The Formal Verification and Security group works on the application of formal verification methods to systems and mechanisms of real-world complexity, with special attention to security. For example, we have created rigorous formalizations of feature constructs for programming and specification languages. We were the first to apply formal verification methods to analysing electronic voting systems, and model-checking techniques to access control systems.
Computer security research was expanded and strengthened in 2007 by new appointments. The resulting new research includes approximate-logic based verification of large-scale, open-source software, analysis of anonymous file sharing, and applied cryptography and information security including the development of digital signature schemes. A collaboration with Liqun Chen (HP Labs, Bristol) on fundamentals of verification of voting-protocol security is addressing conflicts between security and privacy in the context of Direct Anonymous Attestation.

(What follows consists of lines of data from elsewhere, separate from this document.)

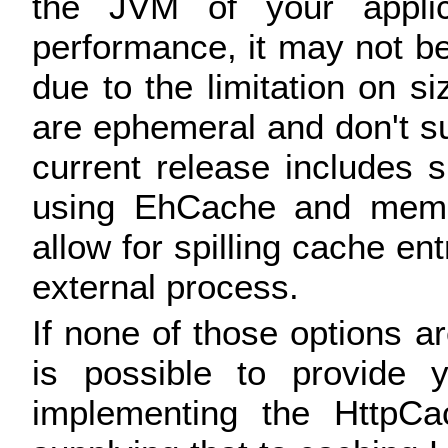
the JVM of your applica
performance, it may not be
due to the limitation on s
are ephemeral and don't su
current release includes s
using EhCache and memc
allow for spilling cache ent
external process.
If none of those options are
is possible to provide
implementing the HttpCa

Our research interests include:
We are developing formalisms and theories for the modelling of security protocols, as well as methods and software tools for their analysis. The importance of this work lies in the ability to analyse a complex design, before the actual hardware or software component has been manufactured and deployed. The effort spent on deriving a model and analysing it results in an assurance that the end product does indeed satisfy its security objectives. Our current research focuses on privacy properties as found in trusted computing, contract signing and electronic voting protocols.
Access control systems are a pervasive component in modern computer systems, being used to moderate access to resources such as files, mobile devices, databases, and web services. As systems become more sophisticated, the policies which regulate access controls become increasingly dynamic, complex, and prone to errors. Our research develops languages and enforcement mechanisms that enable users to administer access controls based on their requirements of a system's behaviour. Furthermore, we develop formalisms to model access control systems, allowing us to verify their correctness.
Cryptography aims to provide the basic building blocks to achieve security related objectives such as confidentiality, integrity, authentication and non-repudiation. Our work involves the design, analysis and application of cryptographic primitives. Currently, our focus includes digital signatures, fair exchange and authentication. We are also interested in identity privacy, key agreement protocols, public key encryption, pairing-based cryptography, algorithms & implementations, multimedia security and network security.
Software security aims to develop mechanisms to ensure the safe design and execution of software. We are primarily interested in the development of language protection mechanism using formalisms such as Hoare logic and Separation Logic. Recent advances in program logics make it possible to reason rigorously about pointers, the heap and concurrency. This enables us to offer better protection against buffer overflows, format string attacks, race conditions and code injections.